Project: 1837 Peter Jewett
Client: Granville Historical Society

About The Project
This instrument, the only survivor of three built by physician Peter Jewett in western Massacusettes in the early 19th century, presented some significantly challenging decisions.  It served the church for many decades with only minor repairs before being replaced with an Estey reed organ in the 1890's.  It was neglected from that time on, and some of thepipework was badly damaged, but it was otherwise unchanged -- original 1837 leather, original 1837 glue, original 1837 pencil marks and scribe lines. 

Any instrument this old would be historically valuable, but to be all original and in its original home makes this instrument nearly unique, even though the building is now a museum rather than a church. 
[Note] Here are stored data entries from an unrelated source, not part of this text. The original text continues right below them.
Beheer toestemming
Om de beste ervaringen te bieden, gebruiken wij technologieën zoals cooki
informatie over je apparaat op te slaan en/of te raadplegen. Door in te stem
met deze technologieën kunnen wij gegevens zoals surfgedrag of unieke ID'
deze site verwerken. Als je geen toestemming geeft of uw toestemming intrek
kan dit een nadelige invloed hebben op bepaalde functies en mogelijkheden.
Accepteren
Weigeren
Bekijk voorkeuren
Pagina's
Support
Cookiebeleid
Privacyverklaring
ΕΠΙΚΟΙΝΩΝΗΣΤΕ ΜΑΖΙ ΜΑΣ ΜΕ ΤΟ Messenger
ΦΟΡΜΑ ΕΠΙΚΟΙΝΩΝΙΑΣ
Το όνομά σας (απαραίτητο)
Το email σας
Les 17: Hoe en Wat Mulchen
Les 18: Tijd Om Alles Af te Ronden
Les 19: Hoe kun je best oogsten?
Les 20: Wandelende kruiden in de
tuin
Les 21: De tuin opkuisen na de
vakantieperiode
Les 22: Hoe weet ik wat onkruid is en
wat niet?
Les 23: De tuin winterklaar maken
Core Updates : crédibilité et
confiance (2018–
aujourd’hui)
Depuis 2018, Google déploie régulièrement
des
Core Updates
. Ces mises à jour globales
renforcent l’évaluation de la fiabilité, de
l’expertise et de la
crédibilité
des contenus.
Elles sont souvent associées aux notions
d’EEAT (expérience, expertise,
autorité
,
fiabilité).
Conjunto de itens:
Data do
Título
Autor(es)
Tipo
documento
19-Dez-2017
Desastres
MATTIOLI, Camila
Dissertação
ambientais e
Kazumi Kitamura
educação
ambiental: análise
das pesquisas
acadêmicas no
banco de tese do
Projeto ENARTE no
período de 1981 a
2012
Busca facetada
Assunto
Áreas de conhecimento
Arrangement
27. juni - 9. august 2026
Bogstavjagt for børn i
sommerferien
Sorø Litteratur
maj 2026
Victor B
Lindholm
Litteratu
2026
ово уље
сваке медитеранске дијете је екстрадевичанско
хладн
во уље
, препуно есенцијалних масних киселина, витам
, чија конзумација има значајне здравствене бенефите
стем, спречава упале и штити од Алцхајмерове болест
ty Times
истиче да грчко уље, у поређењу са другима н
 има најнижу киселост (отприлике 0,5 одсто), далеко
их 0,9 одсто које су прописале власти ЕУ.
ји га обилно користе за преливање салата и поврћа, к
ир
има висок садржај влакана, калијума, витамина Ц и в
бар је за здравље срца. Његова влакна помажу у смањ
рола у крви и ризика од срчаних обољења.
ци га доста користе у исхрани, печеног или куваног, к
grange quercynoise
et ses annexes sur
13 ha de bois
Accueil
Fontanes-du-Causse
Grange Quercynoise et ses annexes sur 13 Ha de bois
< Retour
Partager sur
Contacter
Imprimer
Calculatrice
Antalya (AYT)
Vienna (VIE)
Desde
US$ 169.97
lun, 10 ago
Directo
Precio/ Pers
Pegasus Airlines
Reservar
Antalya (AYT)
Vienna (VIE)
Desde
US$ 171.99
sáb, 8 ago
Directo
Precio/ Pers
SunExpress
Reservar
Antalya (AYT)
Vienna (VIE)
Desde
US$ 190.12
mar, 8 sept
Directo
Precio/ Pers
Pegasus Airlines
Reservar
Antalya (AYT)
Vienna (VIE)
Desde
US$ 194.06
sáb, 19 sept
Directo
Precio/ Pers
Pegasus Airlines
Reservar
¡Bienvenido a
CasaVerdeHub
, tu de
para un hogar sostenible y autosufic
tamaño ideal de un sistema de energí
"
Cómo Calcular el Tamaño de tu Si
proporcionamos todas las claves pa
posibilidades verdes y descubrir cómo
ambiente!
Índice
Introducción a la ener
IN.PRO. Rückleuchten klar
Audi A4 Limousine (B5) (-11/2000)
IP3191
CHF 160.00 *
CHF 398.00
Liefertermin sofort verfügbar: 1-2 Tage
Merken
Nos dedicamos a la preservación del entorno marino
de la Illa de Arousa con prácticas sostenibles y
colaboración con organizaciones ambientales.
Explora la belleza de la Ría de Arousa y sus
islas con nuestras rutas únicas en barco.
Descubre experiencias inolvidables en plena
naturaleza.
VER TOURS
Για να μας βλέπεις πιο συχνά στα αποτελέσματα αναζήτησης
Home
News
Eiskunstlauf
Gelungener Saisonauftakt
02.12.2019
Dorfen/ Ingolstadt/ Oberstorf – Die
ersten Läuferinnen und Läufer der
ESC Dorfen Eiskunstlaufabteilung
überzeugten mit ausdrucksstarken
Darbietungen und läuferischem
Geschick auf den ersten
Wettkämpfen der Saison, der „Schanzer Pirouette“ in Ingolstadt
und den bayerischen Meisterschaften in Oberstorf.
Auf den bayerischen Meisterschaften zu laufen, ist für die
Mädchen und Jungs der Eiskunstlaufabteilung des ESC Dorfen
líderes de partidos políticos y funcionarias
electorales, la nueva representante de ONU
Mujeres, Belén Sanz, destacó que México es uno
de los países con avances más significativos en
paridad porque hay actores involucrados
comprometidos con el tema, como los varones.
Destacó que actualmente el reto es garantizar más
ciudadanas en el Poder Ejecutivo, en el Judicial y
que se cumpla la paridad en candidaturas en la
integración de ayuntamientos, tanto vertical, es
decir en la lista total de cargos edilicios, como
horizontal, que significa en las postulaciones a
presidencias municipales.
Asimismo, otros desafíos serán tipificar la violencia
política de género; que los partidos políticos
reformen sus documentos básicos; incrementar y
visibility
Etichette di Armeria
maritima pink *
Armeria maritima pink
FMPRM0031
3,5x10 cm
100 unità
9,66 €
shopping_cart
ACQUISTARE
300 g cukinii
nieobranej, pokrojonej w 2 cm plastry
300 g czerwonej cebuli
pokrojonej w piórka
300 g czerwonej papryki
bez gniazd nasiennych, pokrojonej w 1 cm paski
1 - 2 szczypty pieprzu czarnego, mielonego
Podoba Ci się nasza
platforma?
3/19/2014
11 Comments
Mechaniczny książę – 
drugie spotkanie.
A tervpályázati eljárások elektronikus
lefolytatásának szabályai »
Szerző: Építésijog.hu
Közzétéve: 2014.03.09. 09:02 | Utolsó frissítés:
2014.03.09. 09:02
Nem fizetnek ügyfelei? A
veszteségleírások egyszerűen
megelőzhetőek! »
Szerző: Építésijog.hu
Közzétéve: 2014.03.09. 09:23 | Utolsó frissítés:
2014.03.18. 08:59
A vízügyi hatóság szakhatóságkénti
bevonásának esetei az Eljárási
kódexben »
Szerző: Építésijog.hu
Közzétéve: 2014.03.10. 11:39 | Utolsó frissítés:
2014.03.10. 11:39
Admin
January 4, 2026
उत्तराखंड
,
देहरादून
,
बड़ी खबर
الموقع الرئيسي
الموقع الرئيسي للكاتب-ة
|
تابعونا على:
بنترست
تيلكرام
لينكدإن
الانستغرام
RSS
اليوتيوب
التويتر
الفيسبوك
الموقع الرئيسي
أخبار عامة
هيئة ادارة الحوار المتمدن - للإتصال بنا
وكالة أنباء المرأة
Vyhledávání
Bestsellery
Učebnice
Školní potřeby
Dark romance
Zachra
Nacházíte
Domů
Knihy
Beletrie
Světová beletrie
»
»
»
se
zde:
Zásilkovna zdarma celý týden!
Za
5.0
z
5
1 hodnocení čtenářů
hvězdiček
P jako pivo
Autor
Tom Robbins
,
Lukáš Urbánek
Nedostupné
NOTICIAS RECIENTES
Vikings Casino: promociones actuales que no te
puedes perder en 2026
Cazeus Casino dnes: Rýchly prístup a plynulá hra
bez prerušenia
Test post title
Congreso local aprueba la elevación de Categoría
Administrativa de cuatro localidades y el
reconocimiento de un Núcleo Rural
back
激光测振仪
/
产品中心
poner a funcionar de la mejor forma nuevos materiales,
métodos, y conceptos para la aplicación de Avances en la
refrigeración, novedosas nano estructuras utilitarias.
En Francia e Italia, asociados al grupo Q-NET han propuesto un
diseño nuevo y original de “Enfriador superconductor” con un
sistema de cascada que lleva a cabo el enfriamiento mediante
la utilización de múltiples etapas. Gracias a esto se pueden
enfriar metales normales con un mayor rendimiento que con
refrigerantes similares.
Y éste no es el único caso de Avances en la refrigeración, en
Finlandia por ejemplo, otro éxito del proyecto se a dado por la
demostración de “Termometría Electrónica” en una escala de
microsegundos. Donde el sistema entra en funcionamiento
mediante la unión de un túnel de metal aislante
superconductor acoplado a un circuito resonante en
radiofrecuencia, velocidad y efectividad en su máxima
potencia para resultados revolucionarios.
Herein lies the conundrum:  To leave the instrument as it is,  is to leave the instrument's musical voice silent.  To restore the instrument's musical voice would obliterate much of the originality of it and greatly diminish, if not silence, the instrument's historical voice. 

In the end, the museum chose to conserve the instrument in its unrestored state since the historical voice is more important to the museum, and the musical opportunities would be minimal in this setting.  Reinforcing that decision ws the realization that if and when there was sufficient support for hearing the musical voice of the instrument, it would be far less invasive as well as far less expensive, to create a faithful reproduction of the instruments chasis and mechanical parts, leaving the originals untouched.  The surviving pipes could be easily installed on the new chasis with replacements made for the missing or severely damaged pipes.